P
US9564717B2ActiveUtilityPatentIndex 69

Connector system with connection sensor

Assignee: SabritecPriority: Mar 15, 2013Filed: Mar 17, 2014Granted: Feb 7, 2017
Est. expiryMar 15, 2033(~6.7 yrs left)· nominal 20-yr term from priority
Inventors:WHETSTONE GENEJOHANNES RICHARD
H01R 13/625H01R 13/6683
69
PatentIndex Score
6
Cited by
20
References
20
Claims

Abstract

A connector system including a sensing mechanism that can be used to control signal distribution through the connector system is disclosed. The connector system may include a first connector and a second connector configured to be operatively engaged in both a mated condition and an interlocked condition. The connectors of the connector system include conductive contacts that complete a conductive connection when the connectors are in the mated condition. The connector system includes a fastening mechanism that provides an interlocked condition following mating of the connectors, and may further include a sensor and a sensor trigger that may be used to sense the connection status of the system. The sensor may connected to a controller, with the controller controlling signal distribution through the connector system dependent on the connection status determined by the sensing mechanism. A method for controlling signal distribution through a connector system is also provided.

Claims

exact text as granted — not AI-modified
What is claimed is: 
     
       1. A connector system comprising:
 a first connector having a first conductive contact, a first housing configured to house the first conductive contact, and a first shell formed integrally with the first housing and having a groove defining a keyway; 
 a second connector having a second conductive contact, a second housing configured to house the second conductive contact, and a second shell formed integrally with the second housing and having a key configured to be received by the keyway, the first shell and the second shell overlapping to form a cavity when the key is received by the keyway, wherein the first connector and the second connector are configured to be operatively engaged in a mated unlocked condition or a mated locked condition while the key is received by the keyway, the first conductive contact and the second conductive contact being in electrical communication within the cavity when the first connector and the second connector are in either of the mated unlocked condition or the mated locked condition; 
 a controller configured to enable signal communication through the first conductive contact and the second conductive contact based on receiving an enabling signal, and disable signal communication through the first conductive contact and the second conductive contact based on receiving a disabling signal; 
 a sensor trigger proximate to at least one of the keyway or the key; and 
 a sensor proximate to the other of the key or the keyway and connected to the controller, wherein the sensor is configured to:
 transmit the enabling signal to the controller when the first connector and the second connector are in the mated locked condition, and 
 transmit the disabling signal to the controller when the first connector and the second connector are in the mated unlocked condition or the unmated unlocked condition. 
 
 
     
     
       2. The connector system of  claim 1 , wherein the sensor is a Hall effect sensor. 
     
     
       3. The connector system of  claim 2 , wherein the sensor trigger is a magnet suitable for producing a magnetic field of sufficient strength to trigger the Hall effect sensor to generate one or more output signals including the enabling signal or the disabling signal. 
     
     
       4. The connector system of  claim 2 , wherein the Hall effect sensor is configured to amplify at least one output signal.

#### [JOB]
Write out, word for word, the part of the patent page above that begins at the words "3. The connector" and stops after "one output signal.". The listing after this point has no connection to the patent page.

#### [Stored data entries]
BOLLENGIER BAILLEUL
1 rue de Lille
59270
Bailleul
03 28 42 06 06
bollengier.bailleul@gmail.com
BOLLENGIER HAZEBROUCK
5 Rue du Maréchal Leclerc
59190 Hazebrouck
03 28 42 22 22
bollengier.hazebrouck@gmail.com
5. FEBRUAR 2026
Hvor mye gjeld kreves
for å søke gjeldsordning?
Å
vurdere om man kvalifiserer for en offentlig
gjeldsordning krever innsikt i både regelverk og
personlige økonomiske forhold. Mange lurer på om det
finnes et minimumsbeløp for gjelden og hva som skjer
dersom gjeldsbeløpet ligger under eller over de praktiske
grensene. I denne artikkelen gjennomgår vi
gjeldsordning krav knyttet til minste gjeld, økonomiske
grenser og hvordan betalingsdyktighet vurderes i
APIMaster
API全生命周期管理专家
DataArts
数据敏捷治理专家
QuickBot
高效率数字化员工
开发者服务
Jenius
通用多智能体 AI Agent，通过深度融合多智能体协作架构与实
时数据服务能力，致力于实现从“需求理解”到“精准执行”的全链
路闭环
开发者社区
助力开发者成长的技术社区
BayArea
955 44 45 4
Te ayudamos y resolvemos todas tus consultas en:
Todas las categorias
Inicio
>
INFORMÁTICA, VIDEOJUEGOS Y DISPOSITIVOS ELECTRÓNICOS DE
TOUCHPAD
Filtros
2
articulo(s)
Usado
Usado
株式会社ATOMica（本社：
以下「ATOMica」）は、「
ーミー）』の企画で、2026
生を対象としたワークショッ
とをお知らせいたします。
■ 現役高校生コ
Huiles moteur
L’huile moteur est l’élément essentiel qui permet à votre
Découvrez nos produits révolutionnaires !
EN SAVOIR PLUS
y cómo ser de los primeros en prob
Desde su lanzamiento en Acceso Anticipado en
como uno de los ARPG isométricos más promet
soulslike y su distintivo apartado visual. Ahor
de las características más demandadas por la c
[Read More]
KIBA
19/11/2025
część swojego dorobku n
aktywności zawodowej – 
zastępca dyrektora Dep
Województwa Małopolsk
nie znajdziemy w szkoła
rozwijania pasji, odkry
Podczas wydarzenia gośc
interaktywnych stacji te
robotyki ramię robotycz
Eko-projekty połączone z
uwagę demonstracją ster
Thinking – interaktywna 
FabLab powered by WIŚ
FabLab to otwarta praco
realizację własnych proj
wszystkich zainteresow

#### [RESPONSE BELOW]
3. The connector system of  claim 2 , wherein the sensor trigger is a magnet suitable for producing a magnetic field of sufficient strength to trigger the Hall effect sensor to generate one or more output signals including the enabling signal or the disabling signal. 
     
     
       4. The connector system of  claim 2 , wherein the Hall effect sensor is configured to amplify at least one output signal.